  - Rail Music: In Spanish Música de Carrilera is the Paisa "Country music". It was originated in Antioquia, especially along the Antioquia Railway. It is also known as "Música guasca".
  - Songs of Heartbreak: In Spanish Música de despecho. In Colombia this genre became identity of the Paisa region. The composer and musician Darío Gómez of San Jerónimo has been nominated "The King of the Songs of Heartbreak" (El Rey del Despecho). His song "Nadie es eterno" ("Nobody is Eternal") became one of the most popular song in Colombia. Other artists of this genre are El Charrito Negro, Luis Alberto Posada, Jhonny Rivera, Lady Yuliana, Pipe Bueno, Giovany Ayala, Grupo Tornado, Fernando Burbano, Bera, El Andariego and many others. The Paisa - American Lucía Pulido is the main artist of this genre in United States.
  - Paisa Trova: In Spanish Trova paisa. It shows the creativity, humor, mentality, and identity of the Paisas. The most important is to create new Trovas in every performance. Salvo Ruiz and Ñito Restrepo from Concordia are regarded as the fathers of the Paisa Trova.
- Adopted:
  - Tango: This Argentinian and Uruguayan music became popular in Antioquia during the first part of the twentieth century, maybe due to Argentinian migrations to Medellín. In 1935 the King of Tango, Carlos Gardel, died in a plane crash in the Paisa capital. The Paisa writer Manuel Mejía Vallejo wrote "Aire de Tango" (Air of Tango), a work that shows the big influence of Tango in the modern Paisa folklore. The Tango Festival takes place in Barrio Manrique of Medellín where is the "Tangovía" and a monument to Gardel.
  - Vallenato: This music from the Caribbean Region of Colombia (Valledupar), has found in the Paisa Region its place. It was brought especially by young students from the north of Colombia who came to study in the Andean cities. There are several Paisa music groups of Vallenato.

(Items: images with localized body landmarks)

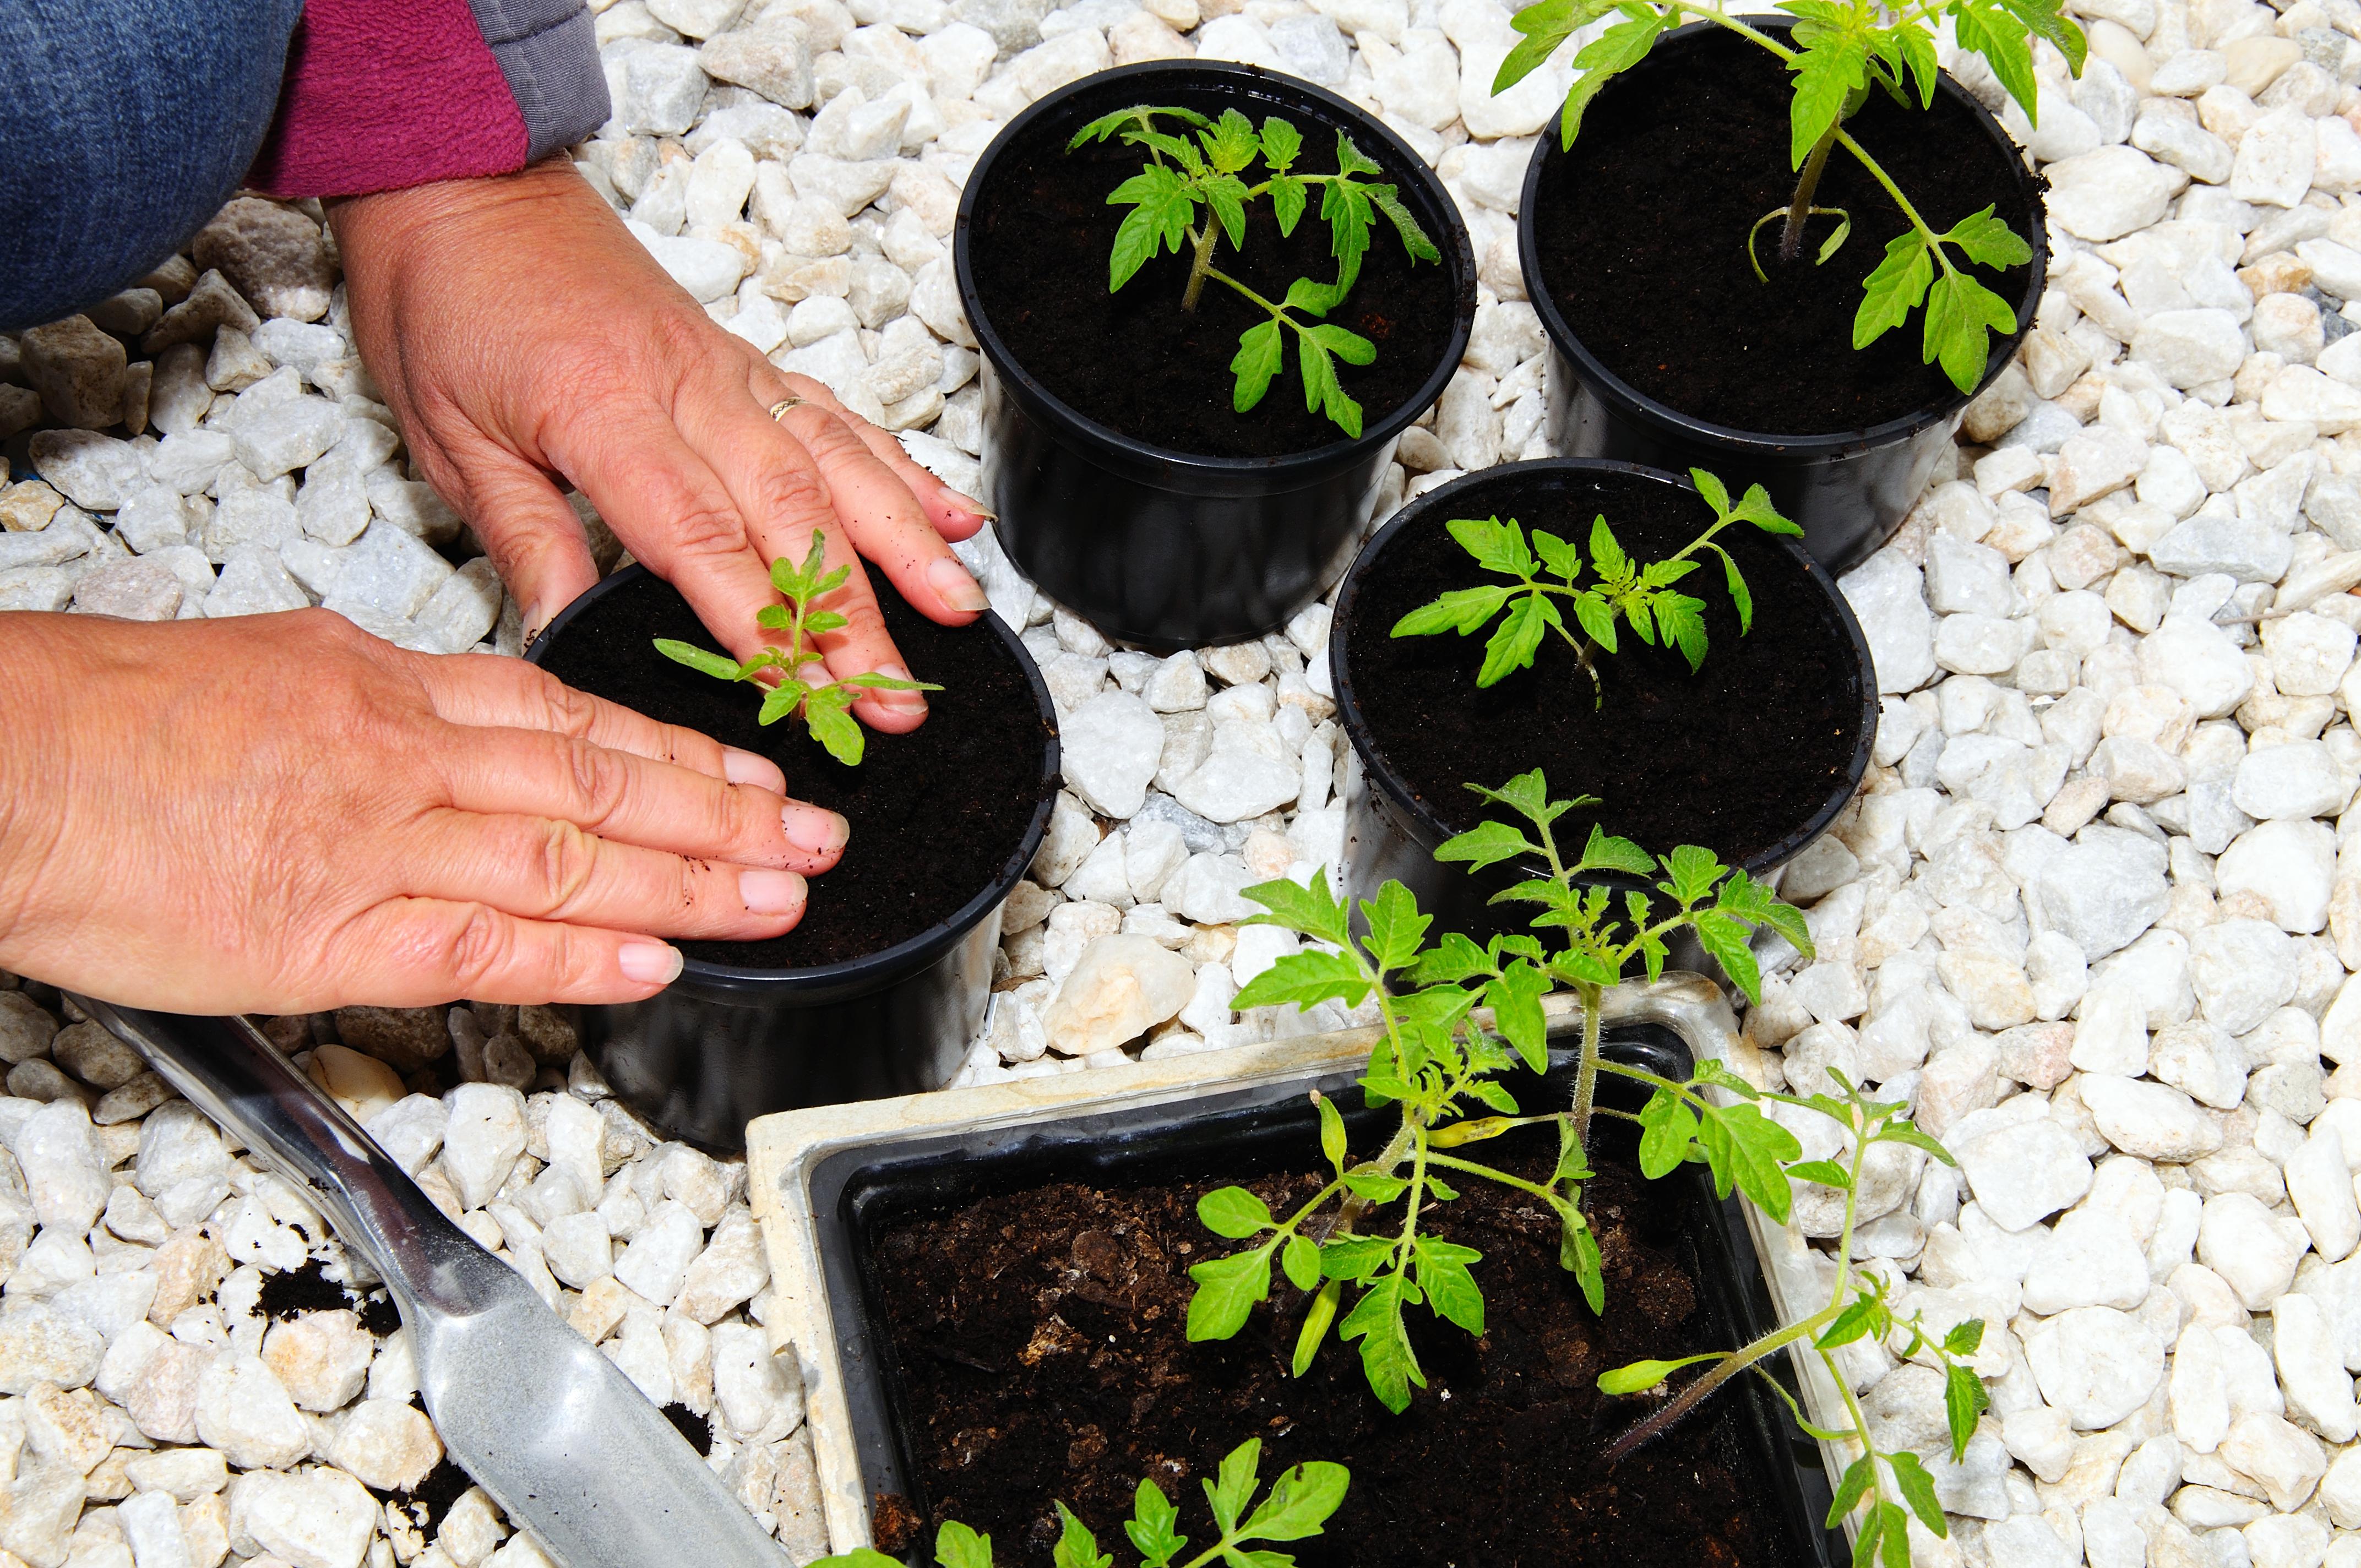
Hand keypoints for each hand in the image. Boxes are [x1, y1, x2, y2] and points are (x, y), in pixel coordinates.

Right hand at [0, 610, 852, 1012]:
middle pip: (602, 784)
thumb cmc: (111, 717)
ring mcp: (380, 844)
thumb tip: (449, 721)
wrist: (6, 764)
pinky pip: (485, 943)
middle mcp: (407, 756)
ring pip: (573, 857)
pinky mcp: (332, 932)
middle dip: (725, 813)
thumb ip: (376, 701)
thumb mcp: (273, 665)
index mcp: (390, 686)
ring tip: (782, 896)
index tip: (750, 769)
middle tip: (817, 835)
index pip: (571, 717)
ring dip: (692, 880)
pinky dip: (579, 952)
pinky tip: (655, 961)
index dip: (676, 747)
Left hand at [327, 158, 988, 733]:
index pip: (699, 537)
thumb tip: (564, 641)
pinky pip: (838, 415)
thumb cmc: (443, 303)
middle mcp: (687, 386)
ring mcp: (728, 369)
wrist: (460, 178)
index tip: (806, 693)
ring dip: (908, 543)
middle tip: (897, 697)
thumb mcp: (449, 438)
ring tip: (962, 611)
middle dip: (856, 615)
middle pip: (793, 513)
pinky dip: (902, 467)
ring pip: (839, 461)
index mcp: (603, 410)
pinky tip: (954, 516)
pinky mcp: (745, 357)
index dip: (761, 623)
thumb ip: (523, 541)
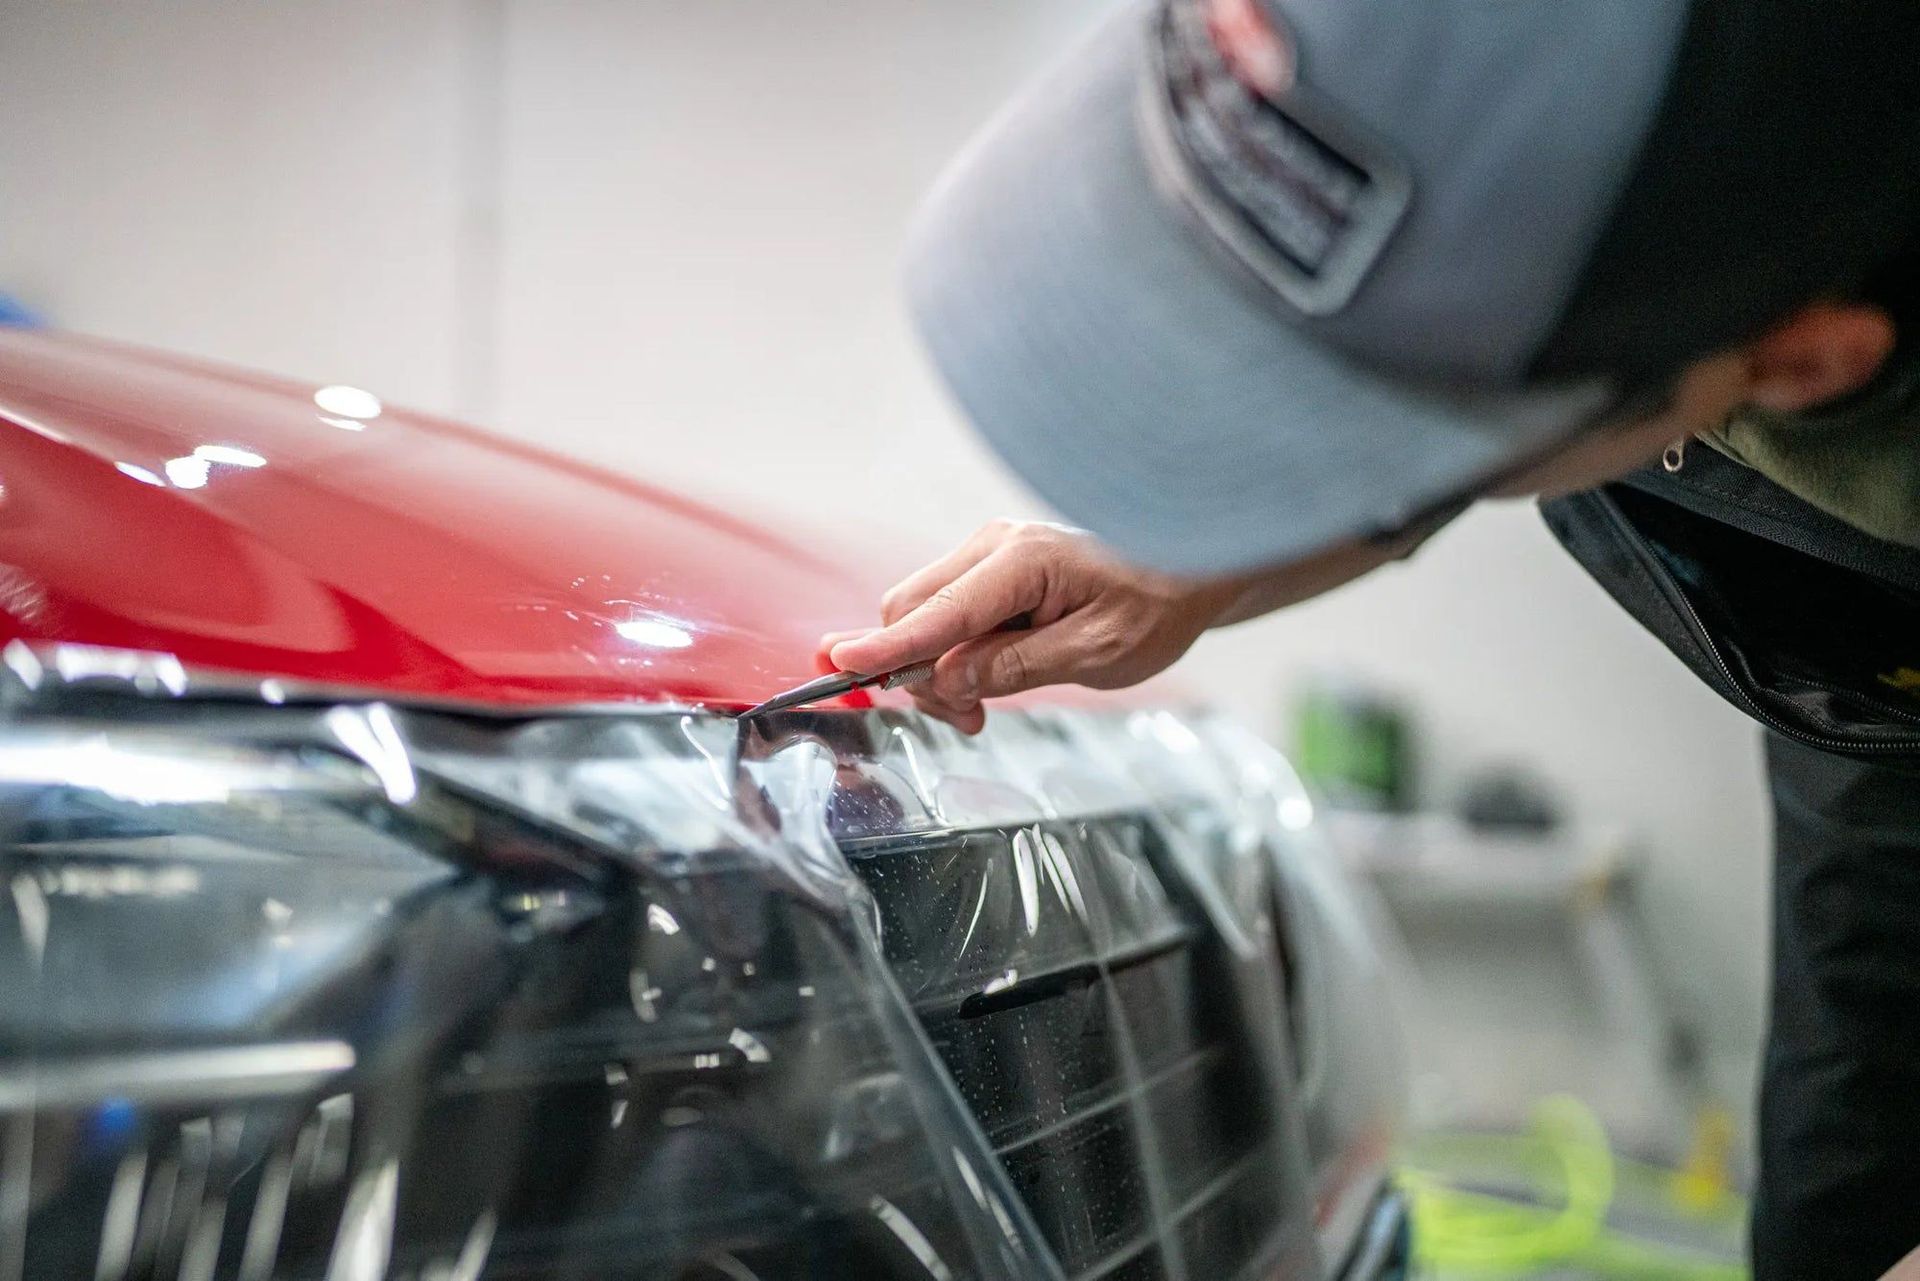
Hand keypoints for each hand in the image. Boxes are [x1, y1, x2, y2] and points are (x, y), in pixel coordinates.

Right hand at [824, 520, 1244, 732]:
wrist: (1190, 568)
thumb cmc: (1154, 607)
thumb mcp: (1097, 653)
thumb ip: (1018, 666)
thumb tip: (950, 679)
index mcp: (1025, 560)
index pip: (940, 611)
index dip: (888, 646)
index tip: (838, 664)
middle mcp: (995, 544)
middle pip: (912, 609)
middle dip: (918, 671)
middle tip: (968, 719)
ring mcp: (989, 551)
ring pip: (920, 612)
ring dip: (934, 667)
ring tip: (979, 707)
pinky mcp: (989, 566)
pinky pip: (943, 611)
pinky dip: (948, 651)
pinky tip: (982, 679)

→ **Activity 1**: Reproduce the passage on Paisa music from "- Songs of Heartbreak: In" up to and including "the Paisa Trova.".
→ **Activity 2**: According to the passage on Paisa music, who has been named "The King of the Songs of Heartbreak"?
→ **Activity 3**: Extend the passage on Paisa music from the point where it stops.
These items are separate from the passage on Paisa music.

→ **Answer 1**:
- Songs of Heartbreak: In Spanish Música de despecho. In Colombia this genre became identity of the Paisa region. The composer and musician Darío Gómez of San Jerónimo has been nominated "The King of the Songs of Heartbreak" (El Rey del Despecho). His song "Nadie es eterno" ("Nobody is Eternal") became one of the most popular song in Colombia. Other artists of this genre are El Charrito Negro, Luis Alberto Posada, Jhonny Rivera, Lady Yuliana, Pipe Bueno, Giovany Ayala, Grupo Tornado, Fernando Burbano, Bera, El Andariego and many others. The Paisa - American Lucía Pulido is the main artist of this genre in United States.
  - Paisa Trova: In Spanish Trova paisa. It shows the creativity, humor, mentality, and identity of the Paisas. The most important is to create new Trovas in every performance. Salvo Ruiz and Ñito Restrepo from Concordia are regarded as the fathers of the Paisa Trova.

→ **Answer 2**: Darío Gómez of San Jerónimo.

→ **Answer 3**:
=== Religion ===
Roman Catholicism in Colombia arrived in the region with the Spaniard colonizers at the beginning of the sixteenth century. Franciscans settled along with colonizers and built churches and monasteries in the towns founded by the Spaniards. Perhaps Spanish and Portuguese marranos arrived in the region as well. Roman Catholicism became the predominant religion and Paisas remained devout and churchgoing. The 1991 Colombian Political Constitution that decreed freedom of religion opened the gates to other religious denominations, though Paisas are considered Catholics by culture. The theory of Jewish origins has benefited the Jewish communities in the region as well. The two first Colombian persons recognized by the Catholic Church as blessed or saints are from the Paisa Region: Laura Montoya (from Jericó) and Mariano de Jesús Euse (from Yarumal). A Paisa prelate from Tolima, Cardinal Alfonso López Trujillo, was close to the Pope John Paul II.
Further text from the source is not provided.